Given exercise —
Collect every line of the data below that contains the string "County", and copy each one unchanged.

==== Exercise inputs

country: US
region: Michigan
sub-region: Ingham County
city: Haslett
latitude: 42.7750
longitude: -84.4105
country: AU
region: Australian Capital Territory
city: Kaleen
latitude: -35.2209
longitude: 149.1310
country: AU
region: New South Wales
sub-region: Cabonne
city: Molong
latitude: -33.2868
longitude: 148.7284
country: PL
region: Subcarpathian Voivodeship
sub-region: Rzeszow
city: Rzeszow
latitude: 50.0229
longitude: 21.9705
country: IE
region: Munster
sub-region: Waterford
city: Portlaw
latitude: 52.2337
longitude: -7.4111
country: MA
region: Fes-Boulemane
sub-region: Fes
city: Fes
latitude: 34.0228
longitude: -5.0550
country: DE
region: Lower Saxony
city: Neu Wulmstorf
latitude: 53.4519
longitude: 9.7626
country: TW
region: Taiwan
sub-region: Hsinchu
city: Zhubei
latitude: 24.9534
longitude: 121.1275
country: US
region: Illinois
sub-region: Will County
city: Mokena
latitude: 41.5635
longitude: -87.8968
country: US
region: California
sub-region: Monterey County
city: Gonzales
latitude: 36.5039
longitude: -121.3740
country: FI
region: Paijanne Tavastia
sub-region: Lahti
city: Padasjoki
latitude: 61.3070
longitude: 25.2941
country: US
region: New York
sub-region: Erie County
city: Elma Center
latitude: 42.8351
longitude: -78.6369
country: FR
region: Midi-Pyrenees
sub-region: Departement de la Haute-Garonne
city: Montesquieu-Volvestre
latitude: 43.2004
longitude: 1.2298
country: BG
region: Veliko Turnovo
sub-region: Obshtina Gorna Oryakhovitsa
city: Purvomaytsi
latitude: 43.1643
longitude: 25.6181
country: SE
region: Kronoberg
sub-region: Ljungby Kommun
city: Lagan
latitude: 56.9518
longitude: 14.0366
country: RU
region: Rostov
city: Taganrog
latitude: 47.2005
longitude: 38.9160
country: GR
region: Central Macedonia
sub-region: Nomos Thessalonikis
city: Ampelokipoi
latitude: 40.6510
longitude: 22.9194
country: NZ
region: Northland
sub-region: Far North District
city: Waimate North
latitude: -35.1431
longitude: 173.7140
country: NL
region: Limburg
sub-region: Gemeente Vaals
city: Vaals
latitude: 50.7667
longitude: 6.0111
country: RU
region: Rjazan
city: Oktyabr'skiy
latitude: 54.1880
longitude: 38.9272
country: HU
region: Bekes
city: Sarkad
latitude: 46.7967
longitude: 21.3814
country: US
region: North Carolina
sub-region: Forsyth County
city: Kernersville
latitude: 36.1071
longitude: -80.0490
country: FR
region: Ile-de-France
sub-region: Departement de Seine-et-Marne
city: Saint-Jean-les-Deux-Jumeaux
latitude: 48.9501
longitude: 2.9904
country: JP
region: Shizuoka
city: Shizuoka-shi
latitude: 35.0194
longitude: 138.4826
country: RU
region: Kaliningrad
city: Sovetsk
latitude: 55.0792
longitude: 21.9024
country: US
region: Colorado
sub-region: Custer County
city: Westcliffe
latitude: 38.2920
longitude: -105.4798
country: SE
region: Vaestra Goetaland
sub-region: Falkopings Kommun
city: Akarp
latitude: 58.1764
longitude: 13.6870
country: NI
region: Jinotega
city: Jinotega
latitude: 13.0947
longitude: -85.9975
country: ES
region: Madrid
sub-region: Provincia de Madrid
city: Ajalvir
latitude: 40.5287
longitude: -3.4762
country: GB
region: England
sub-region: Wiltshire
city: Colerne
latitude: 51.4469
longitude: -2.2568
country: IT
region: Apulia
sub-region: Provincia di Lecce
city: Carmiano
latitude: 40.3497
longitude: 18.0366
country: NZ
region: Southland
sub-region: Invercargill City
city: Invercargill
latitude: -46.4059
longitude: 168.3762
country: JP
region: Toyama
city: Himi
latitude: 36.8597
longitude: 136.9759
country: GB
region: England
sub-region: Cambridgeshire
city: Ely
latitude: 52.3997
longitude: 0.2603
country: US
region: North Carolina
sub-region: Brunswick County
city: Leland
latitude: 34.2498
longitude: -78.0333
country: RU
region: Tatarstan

========

Finished task —
sub-region: Ingham County
sub-region: Will County
sub-region: Monterey County
sub-region: Erie County
sub-region: Forsyth County
sub-region: Custer County
sub-region: Brunswick County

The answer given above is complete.